[Aim of the task]: Please show each line in the listing below that contains the word "Angeles".

(Beginning of Records provided)

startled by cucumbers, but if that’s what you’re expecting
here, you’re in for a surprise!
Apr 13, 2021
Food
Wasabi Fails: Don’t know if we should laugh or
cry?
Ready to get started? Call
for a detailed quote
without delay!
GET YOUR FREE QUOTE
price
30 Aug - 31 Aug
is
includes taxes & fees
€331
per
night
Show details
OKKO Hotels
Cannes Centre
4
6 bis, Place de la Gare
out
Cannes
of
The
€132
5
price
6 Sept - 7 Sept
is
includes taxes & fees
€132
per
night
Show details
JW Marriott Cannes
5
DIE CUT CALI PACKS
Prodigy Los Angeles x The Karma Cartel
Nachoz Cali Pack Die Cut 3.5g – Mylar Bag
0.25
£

(End of Records provided)
(Beginning of Records provided)

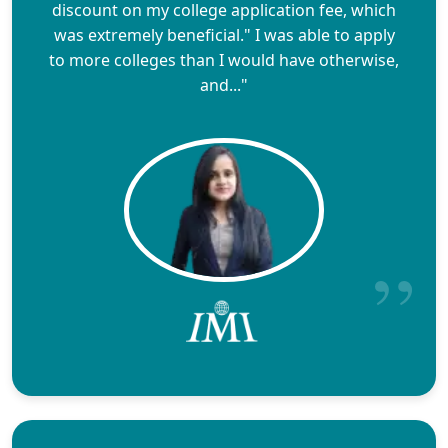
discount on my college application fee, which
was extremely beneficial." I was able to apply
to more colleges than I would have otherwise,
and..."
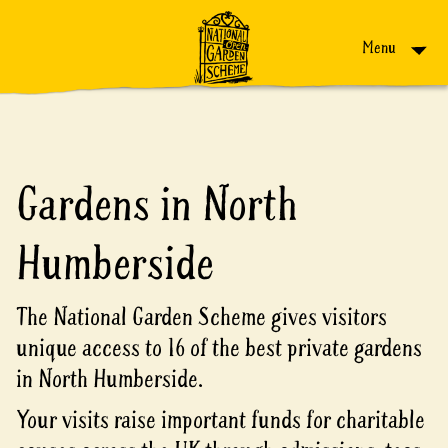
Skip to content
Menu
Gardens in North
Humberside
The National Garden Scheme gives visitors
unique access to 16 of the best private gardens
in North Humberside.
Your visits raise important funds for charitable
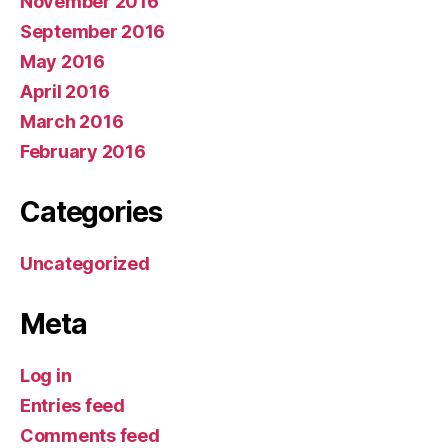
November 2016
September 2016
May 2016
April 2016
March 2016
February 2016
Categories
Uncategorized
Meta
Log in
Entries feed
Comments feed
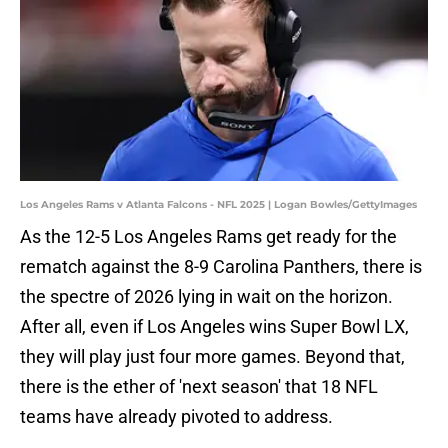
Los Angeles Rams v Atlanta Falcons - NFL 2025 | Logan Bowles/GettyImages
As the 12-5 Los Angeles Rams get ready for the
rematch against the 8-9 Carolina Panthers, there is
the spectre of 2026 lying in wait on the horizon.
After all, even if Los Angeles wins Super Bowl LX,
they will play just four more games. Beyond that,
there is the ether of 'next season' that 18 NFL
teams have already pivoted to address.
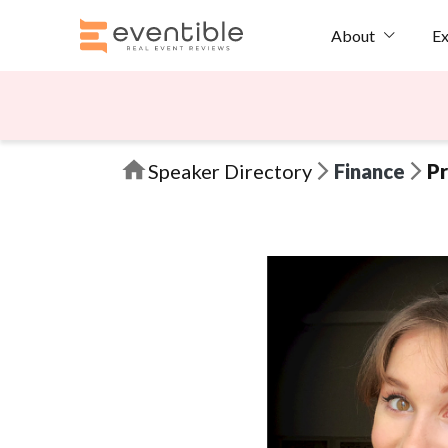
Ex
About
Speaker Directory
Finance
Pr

(End of Records provided)

[Task response]:
Prodigy Los Angeles x The Karma Cartel
Los Angeles Rams v Atlanta Falcons - NFL 2025 | Logan Bowles/GettyImages
As the 12-5 Los Angeles Rams get ready for the
After all, even if Los Angeles wins Super Bowl LX,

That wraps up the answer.